Dataset records
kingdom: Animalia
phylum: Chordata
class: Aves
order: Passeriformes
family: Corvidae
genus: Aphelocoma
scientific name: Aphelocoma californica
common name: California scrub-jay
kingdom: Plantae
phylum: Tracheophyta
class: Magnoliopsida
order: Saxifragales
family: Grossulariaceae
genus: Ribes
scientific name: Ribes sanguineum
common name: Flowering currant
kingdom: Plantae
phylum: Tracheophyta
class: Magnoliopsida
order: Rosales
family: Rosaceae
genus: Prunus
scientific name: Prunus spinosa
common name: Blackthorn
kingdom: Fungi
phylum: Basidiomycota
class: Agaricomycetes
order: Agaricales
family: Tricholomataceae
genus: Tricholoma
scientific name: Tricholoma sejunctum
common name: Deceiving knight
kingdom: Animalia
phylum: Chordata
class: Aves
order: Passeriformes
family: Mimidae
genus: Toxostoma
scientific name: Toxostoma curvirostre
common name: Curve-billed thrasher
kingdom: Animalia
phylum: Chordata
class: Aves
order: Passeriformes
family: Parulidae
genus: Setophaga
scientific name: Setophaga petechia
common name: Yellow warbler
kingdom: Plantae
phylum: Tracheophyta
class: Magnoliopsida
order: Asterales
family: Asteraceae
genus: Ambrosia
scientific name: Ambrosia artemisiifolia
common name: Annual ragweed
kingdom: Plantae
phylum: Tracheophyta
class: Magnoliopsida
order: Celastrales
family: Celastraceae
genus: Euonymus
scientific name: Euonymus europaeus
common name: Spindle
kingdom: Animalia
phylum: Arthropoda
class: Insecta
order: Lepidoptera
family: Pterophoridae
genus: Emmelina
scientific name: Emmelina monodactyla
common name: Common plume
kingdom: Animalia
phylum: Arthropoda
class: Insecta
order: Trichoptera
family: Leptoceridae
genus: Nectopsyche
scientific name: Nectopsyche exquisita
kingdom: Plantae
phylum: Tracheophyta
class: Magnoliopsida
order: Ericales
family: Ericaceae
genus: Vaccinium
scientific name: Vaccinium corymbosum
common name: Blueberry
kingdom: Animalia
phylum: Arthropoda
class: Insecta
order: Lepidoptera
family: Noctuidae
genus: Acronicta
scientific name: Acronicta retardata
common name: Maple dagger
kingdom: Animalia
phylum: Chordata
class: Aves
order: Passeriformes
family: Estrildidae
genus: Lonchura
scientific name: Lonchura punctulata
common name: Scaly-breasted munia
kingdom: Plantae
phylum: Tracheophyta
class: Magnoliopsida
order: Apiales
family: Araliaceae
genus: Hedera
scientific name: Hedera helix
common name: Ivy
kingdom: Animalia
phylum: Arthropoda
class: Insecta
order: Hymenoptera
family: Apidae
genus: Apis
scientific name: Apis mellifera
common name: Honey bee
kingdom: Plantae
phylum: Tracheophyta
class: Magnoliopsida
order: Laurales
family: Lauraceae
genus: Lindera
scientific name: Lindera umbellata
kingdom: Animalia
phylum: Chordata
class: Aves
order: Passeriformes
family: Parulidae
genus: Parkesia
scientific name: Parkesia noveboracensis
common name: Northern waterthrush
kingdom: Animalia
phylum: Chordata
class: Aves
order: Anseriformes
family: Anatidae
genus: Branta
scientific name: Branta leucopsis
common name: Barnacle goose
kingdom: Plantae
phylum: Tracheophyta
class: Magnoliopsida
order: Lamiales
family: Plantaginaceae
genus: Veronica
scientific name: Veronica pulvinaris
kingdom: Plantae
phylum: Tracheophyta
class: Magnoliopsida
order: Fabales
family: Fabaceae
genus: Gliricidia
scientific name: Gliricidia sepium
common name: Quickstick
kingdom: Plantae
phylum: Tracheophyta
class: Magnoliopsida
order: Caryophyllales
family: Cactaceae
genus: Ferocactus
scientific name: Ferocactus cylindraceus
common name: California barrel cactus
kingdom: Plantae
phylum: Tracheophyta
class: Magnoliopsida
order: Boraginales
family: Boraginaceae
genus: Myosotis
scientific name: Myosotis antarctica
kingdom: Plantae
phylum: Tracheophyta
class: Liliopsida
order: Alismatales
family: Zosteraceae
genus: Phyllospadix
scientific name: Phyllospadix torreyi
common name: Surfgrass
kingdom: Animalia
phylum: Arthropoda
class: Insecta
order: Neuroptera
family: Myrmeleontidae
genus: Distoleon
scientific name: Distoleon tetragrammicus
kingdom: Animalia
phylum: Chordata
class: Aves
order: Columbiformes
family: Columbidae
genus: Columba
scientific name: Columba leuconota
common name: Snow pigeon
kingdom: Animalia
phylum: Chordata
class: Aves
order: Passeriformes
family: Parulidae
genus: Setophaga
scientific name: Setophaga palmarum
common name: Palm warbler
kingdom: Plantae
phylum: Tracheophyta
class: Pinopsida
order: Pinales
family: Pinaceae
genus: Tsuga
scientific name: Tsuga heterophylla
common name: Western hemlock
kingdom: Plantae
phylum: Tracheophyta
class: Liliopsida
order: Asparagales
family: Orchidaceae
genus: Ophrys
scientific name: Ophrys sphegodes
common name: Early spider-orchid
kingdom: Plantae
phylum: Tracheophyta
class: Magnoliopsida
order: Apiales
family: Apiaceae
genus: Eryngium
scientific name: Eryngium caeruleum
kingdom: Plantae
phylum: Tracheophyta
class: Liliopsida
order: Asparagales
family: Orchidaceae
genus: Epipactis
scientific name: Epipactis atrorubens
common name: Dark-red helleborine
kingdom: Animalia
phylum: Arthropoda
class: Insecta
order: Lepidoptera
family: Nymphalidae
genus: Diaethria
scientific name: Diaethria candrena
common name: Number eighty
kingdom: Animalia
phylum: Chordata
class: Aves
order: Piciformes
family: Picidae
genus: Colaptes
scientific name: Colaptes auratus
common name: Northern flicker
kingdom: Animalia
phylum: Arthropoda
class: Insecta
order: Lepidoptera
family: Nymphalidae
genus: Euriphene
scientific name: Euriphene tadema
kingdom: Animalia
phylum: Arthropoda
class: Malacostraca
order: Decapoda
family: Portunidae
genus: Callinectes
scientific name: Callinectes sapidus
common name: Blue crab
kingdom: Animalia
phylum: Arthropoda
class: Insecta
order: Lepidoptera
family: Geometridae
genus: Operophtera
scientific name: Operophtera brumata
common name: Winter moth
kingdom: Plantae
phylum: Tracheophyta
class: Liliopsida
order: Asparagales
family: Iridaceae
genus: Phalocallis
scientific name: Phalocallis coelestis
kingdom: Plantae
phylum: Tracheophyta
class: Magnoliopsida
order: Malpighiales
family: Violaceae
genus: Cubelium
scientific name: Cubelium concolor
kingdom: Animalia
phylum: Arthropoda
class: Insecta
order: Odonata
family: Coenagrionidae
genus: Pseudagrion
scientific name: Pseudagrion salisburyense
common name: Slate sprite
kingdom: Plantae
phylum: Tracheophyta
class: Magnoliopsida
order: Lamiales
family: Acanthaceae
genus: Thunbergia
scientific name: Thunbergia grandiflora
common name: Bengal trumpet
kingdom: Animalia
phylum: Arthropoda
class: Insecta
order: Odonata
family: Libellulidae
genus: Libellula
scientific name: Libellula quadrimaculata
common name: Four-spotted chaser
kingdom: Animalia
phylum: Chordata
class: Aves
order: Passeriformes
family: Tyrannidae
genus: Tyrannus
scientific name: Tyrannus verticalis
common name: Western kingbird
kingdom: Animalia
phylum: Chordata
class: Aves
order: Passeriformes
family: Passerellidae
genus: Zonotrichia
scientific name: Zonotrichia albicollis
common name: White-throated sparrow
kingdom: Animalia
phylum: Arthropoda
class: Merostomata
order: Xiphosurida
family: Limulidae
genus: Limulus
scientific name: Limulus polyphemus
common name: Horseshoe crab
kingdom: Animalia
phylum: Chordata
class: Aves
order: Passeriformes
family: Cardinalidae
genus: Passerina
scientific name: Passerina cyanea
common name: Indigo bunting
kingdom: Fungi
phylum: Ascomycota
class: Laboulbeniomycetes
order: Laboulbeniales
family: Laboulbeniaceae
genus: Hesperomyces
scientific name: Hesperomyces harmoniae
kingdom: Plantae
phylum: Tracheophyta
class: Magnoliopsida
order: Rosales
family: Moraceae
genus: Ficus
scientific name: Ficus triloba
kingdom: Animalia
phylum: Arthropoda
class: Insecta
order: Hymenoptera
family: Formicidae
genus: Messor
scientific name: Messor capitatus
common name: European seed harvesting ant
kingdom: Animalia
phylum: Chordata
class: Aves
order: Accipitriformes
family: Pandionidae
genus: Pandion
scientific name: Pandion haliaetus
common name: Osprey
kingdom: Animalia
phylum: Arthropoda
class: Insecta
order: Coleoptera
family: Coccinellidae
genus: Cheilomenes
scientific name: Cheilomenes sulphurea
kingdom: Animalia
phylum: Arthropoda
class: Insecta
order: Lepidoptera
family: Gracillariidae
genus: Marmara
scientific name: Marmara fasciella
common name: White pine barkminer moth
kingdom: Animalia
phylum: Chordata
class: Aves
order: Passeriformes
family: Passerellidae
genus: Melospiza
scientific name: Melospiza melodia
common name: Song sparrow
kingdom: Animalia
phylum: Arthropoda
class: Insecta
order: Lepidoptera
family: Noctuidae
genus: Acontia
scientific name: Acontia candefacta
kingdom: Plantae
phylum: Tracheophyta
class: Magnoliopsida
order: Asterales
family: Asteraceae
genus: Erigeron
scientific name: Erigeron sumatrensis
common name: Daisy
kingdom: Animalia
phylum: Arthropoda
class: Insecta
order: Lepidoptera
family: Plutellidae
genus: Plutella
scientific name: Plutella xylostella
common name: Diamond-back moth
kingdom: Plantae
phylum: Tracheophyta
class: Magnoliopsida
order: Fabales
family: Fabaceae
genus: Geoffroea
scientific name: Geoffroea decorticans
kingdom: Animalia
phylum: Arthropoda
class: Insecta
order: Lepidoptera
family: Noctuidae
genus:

Goal of the exercise
Begin at the line that has "class: Merostomata" and stop after the line that has "genus: Hesperomyces". Write out only those lines of the records again, switching "common name" to "vernacular name" and leaving everything else unchanged.

Solution for this problem
class: Merostomata
order: Xiphosurida
family: Limulidae
genus: Limulus
scientific name: Limulus polyphemus
vernacular name: Horseshoe crab
kingdom: Animalia
phylum: Chordata
class: Aves
order: Passeriformes
family: Cardinalidae
genus: Passerina
scientific name: Passerina cyanea
vernacular name: Indigo bunting
kingdom: Fungi
phylum: Ascomycota
class: Laboulbeniomycetes
order: Laboulbeniales
family: Laboulbeniaceae
genus: Hesperomyces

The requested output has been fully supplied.